The Public found itself under serious scrutiny last summer when its Trump-era production of Julius Caesar raised corporate eyebrows, ultimately resulting in funding cuts from Bank of America and Delta Air Lines. The former returns this year as a lead sponsor, but you can’t help but wonder what sort of effect those circumstances had on Othello. That’s not to say that The Public should necessarily catapult the 15th-century work into modern times, but I do believe as a theater of the people and for the people, it’s an opportunity to explore the play’s themes of racial tension, political deceit, and female suppression.
Recently married Othello, a general in the Venetian army, has overlooked Iago (Corey Stoll) for promotion, instead, naming Michael Cassio (Babak Tafti) as his lieutenant. This sets about a series of events by which Iago aims to destroy Othello through piquing his jealousy. Iago’s actions, as played by the go-for-the-laugh Stoll, appear mischievous at first but eventually dissolve into malice and, eventually, murder. At a critical juncture, a bit of circumstantial fortune comes into play when Iago’s wife Emilia (Alison Wright) discovers Desdemona’s lost handkerchief and turns it over to her husband, which he uses as a planted object to prove the non-existent affair between Desdemona and Cassio, thus sending Othello into that fateful, final fury.
In the program notes, The Public Theater’s Artistic Director Oscar Eustis raises some valid questions about the role of race, asking what role does otherness play in the tragedy and how central is race to the events of the play. In this production, not much. Instead, Hudson’s direction gives freedom to the acting company’s interpretation of the text, failing to reel them into a cohesive ensemble embodying the same world of the play.
Stoll’s Iago—intellectual, coy, and even campy at times—displays an intelligently technical interpretation of Shakespeare’s text but doesn’t answer the age-old question: what jealousies drive this man to destroy the lives of everyone around him? Iwuji finds more of an organic arc in Othello’s turn from skepticism to insanity. With passable charm, he lacks the deep vocal resonance of predecessor James Earl Jones (1964) but finds a seductive sparring partner in Lind’s Desdemona. With a subtle lilt to her delivery and beautifully costumed by Toni-Leslie James in gold and silver brocade and ruby jewels strewn about her neck as if to foreshadow her demise, she holds steadfast to her optimism and marital love nearly to her dying breath. But it is Wright as Iago’s manipulated wife and Desdemona’s lady-in-waiting that unearths the play’s dark themes. An unknowing accomplice to her husband’s malicious plan, Emilia eventually bears witness—and loses her life—to a world driven by hearsay and trickery.

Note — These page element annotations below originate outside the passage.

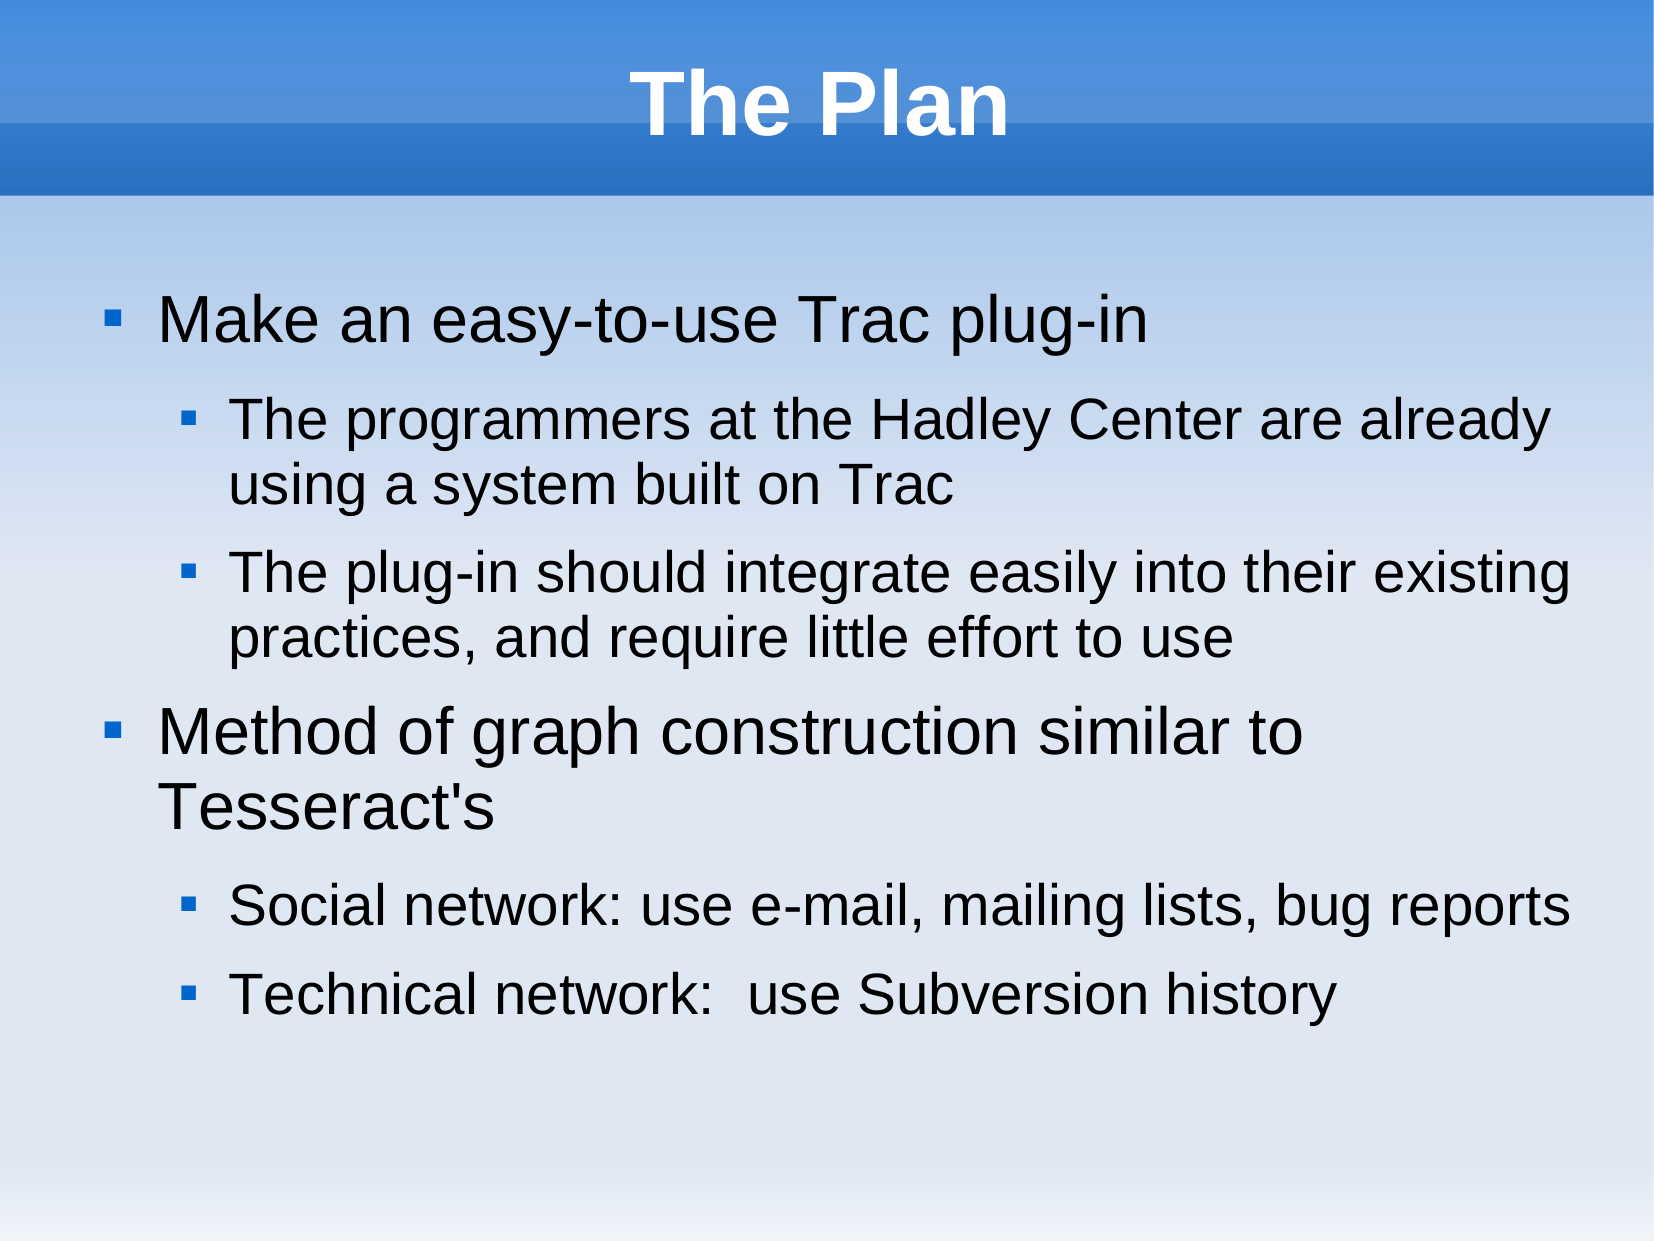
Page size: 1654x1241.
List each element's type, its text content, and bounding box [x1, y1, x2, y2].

picture [0, 0, 1654, 1241]
title The Plan [76, 0, 1565, 208]
list Make an easy-to-use Trac plug-in The programmers at the Hadley Center are already using a system built on Trac The plug-in should integrate easily into their existing practices, and require little effort to use Method of graph construction similar to Tesseract's Social network: use e-mail, mailing lists, bug reports Technical network: use Subversion history [86, 282, 1576, 1086]
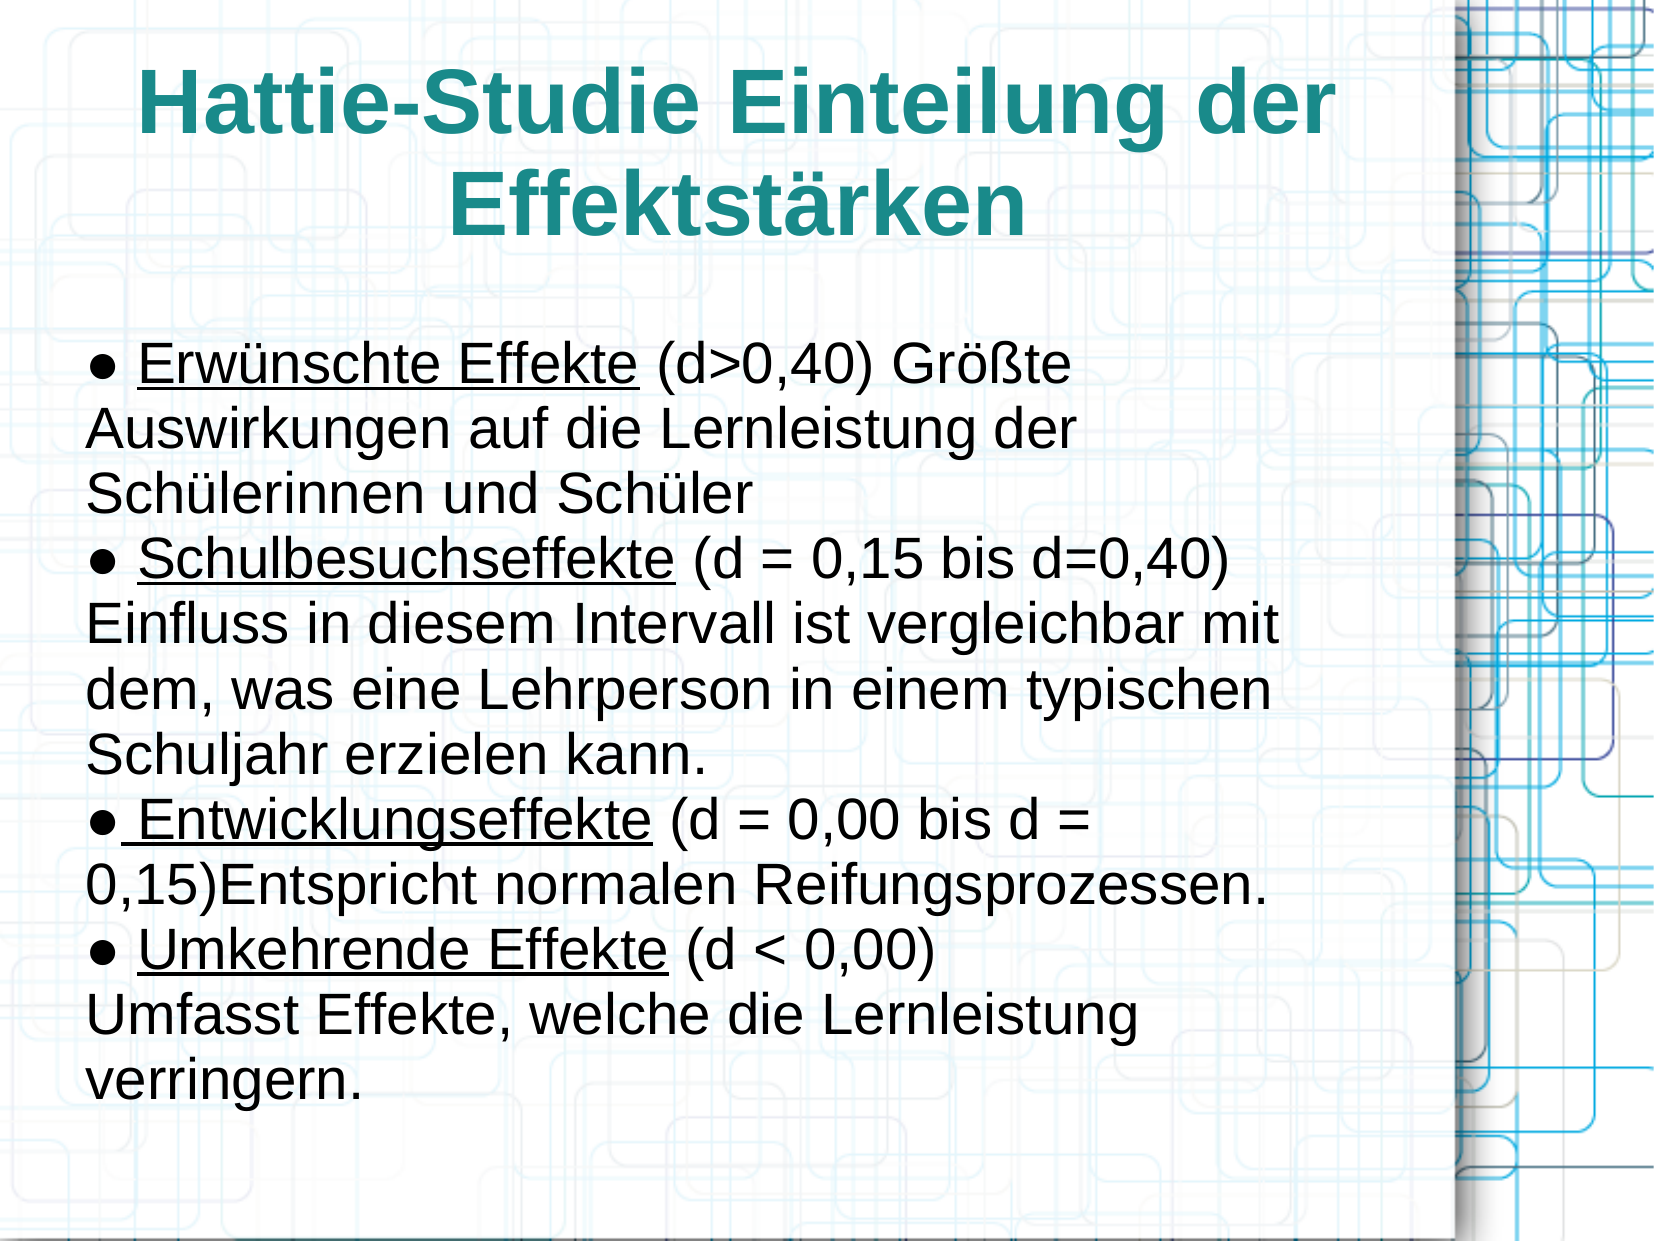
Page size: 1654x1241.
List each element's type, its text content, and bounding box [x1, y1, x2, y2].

title Hattie-Studie Einteilung der Effektstärken [59, 49, 1418, 257]
picture [0, 0, 1654, 1241]
text_box ● Erwünschte Effekte (d>0,40) Größte Auswirkungen auf die Lernleistung der Schülerinnen und Schüler ● Schulbesuchseffekte (d = 0,15 bis d=0,40) Einfluss in diesem Intervall ist vergleichbar mit dem, was eine Lehrperson in einem typischen Schuljahr erzielen kann. ● Entwicklungseffekte (d = 0,00 bis d = 0,15)Entspricht normalen Reifungsprozessen. ● Umkehrende Effekte (d < 0,00) Umfasst Effekte, welche die Lernleistung verringern. [70, 323, 1441, 1241]
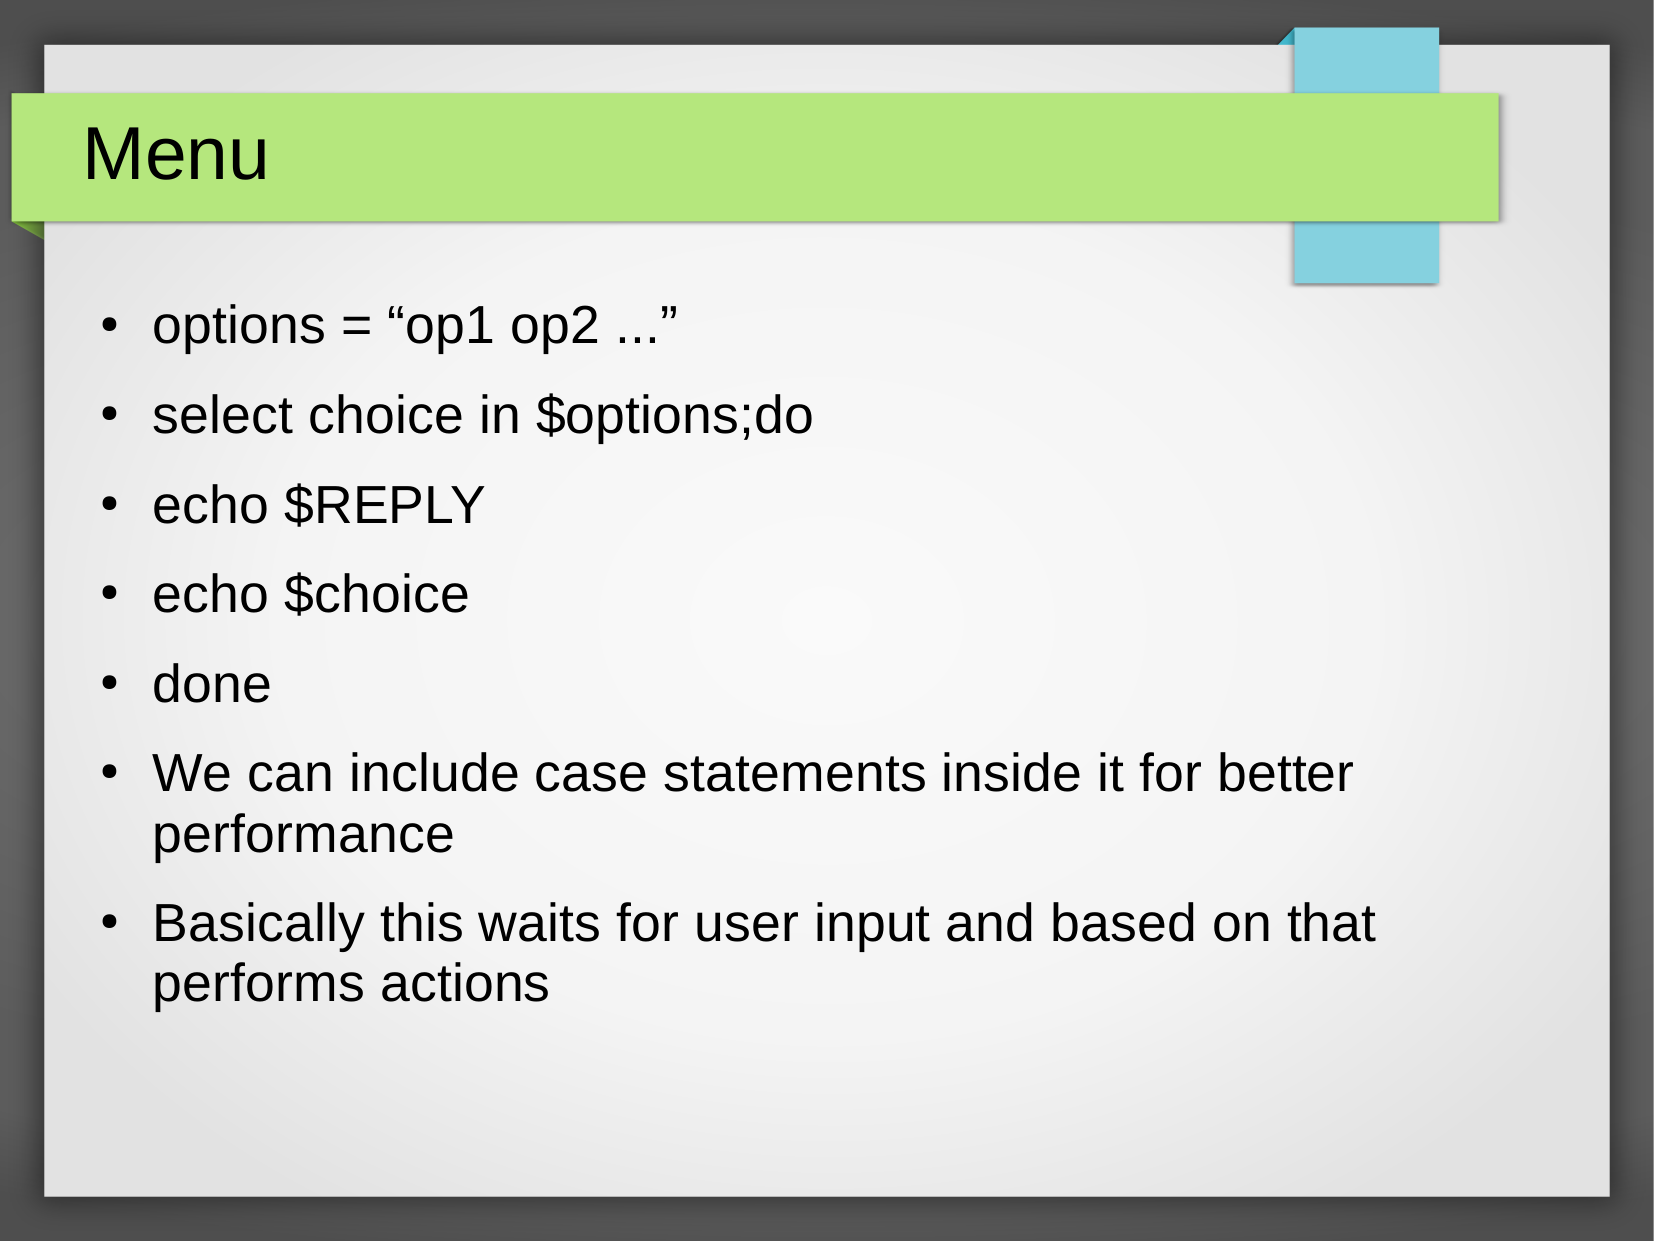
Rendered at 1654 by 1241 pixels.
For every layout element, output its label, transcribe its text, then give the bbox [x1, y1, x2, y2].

list options = “op1 op2 ...” select choice in $options;do echo $REPLY echo $choice done We can include case statements inside it for better performance Basically this waits for user input and based on that performs actions [82, 295, 1571, 1015]
picture [0, 0, 1654, 1241]
title Menu [82, 94, 1264, 213]
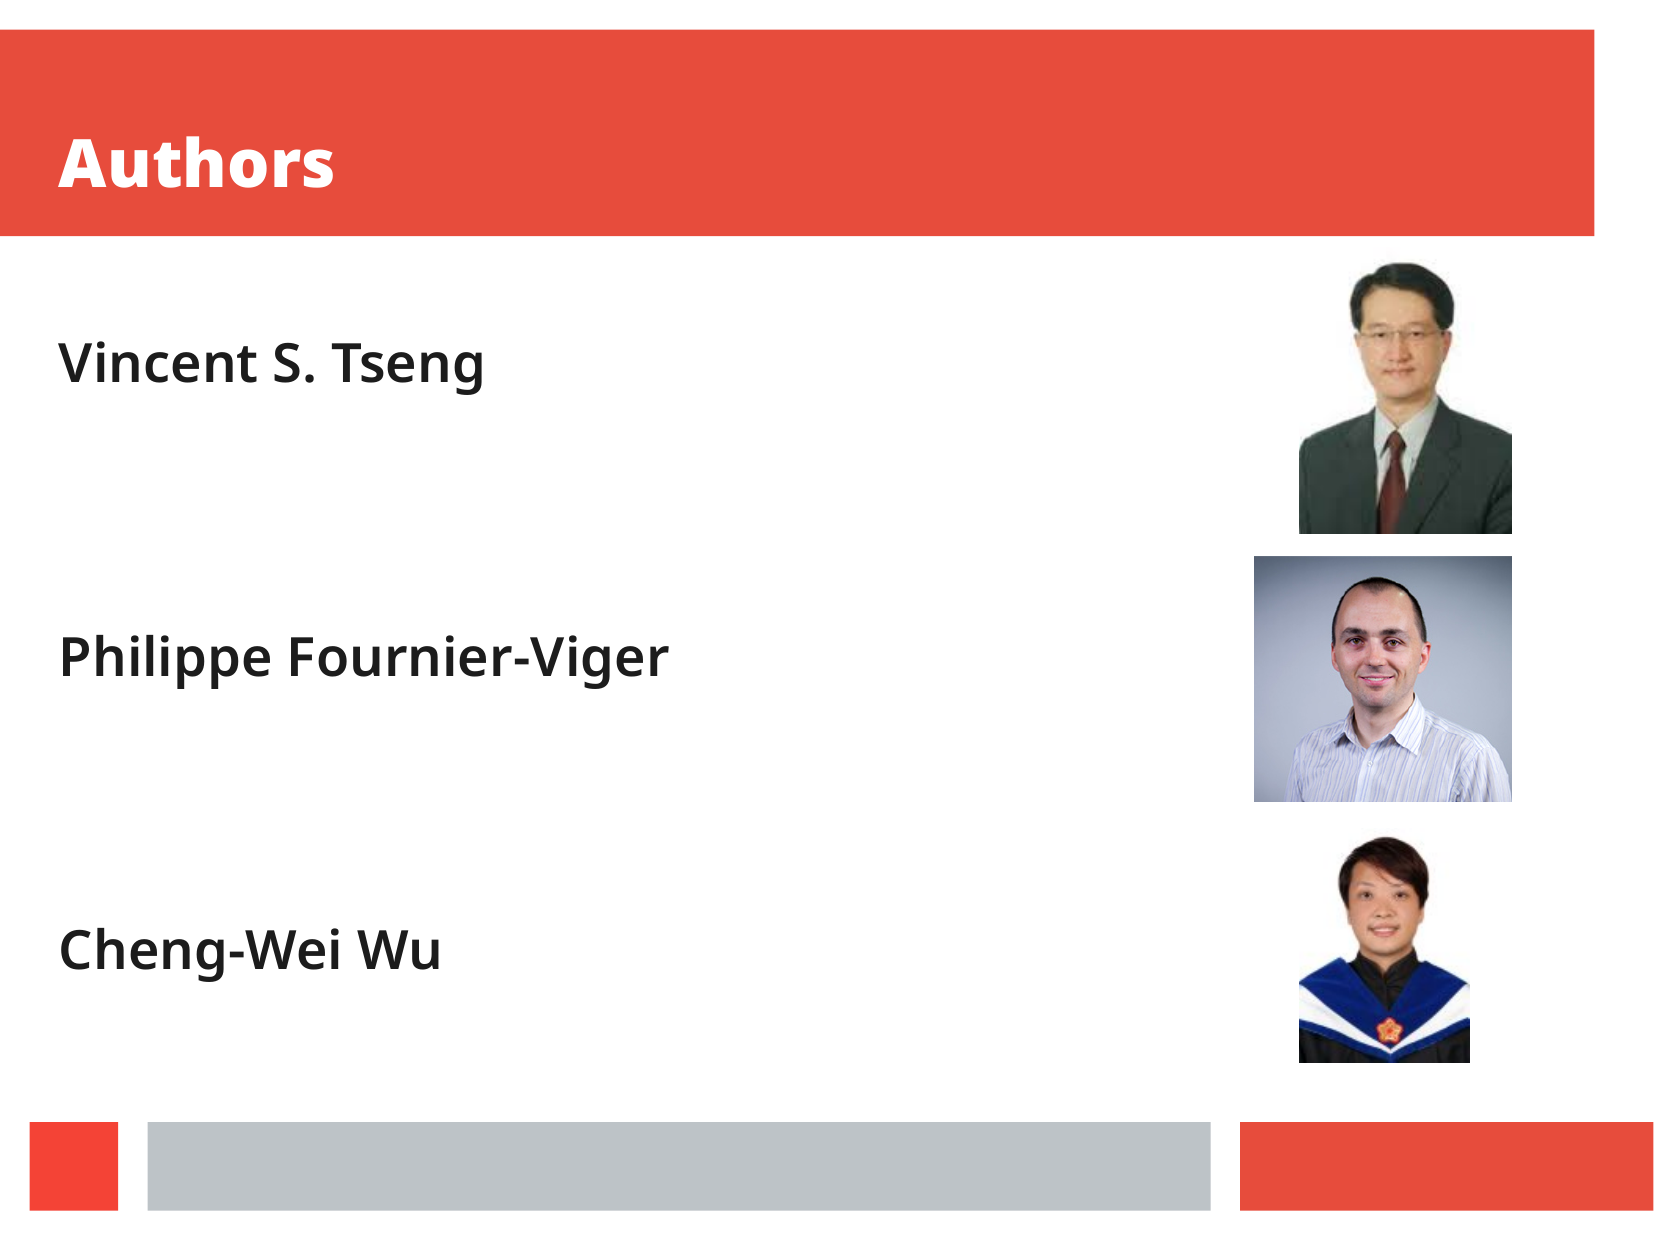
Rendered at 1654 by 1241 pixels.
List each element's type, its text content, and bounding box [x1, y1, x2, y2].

Rachel Hauck’s neutral set design—a series of neutral Venetian Gothic arches—does little to enhance or hinder the production, though composer Derek Wieland’s score, recorded on what sounds like an entry-level synthesizer, distracts from the slowly building gravitas. Jane Cox’s lighting avoids the dramatic as does Thomas Schall’s fight direction. And while entrances and exits move at a brisk pace, there’s an overarching sense of stagnancy beyond the expected hot and humid summer night in New York City.
After a polite curtain call that surged upon Wright’s bow, my companion and I strolled through Central Park, discussing race, politics, and the relevance of Shakespeare in today’s theatrical landscape. We had both craved an Othello that spoke to the 21st century. Not necessarily in costume or period, but in context. We wondered if many of us in the nation today feel as if we are the Moor. No matter how we measure our successes, do we believe because of our race, gender, sexual orientation, age or disability that we are somehow “less than”? And who is at the ready to capitalize on our vulnerabilities? I don’t believe this production addressed these ponderings, but Shakespeare’s play, now more than 400 years old, is still capable of eliciting a reaction that begs us to define our ability to trust and have faith in humankind.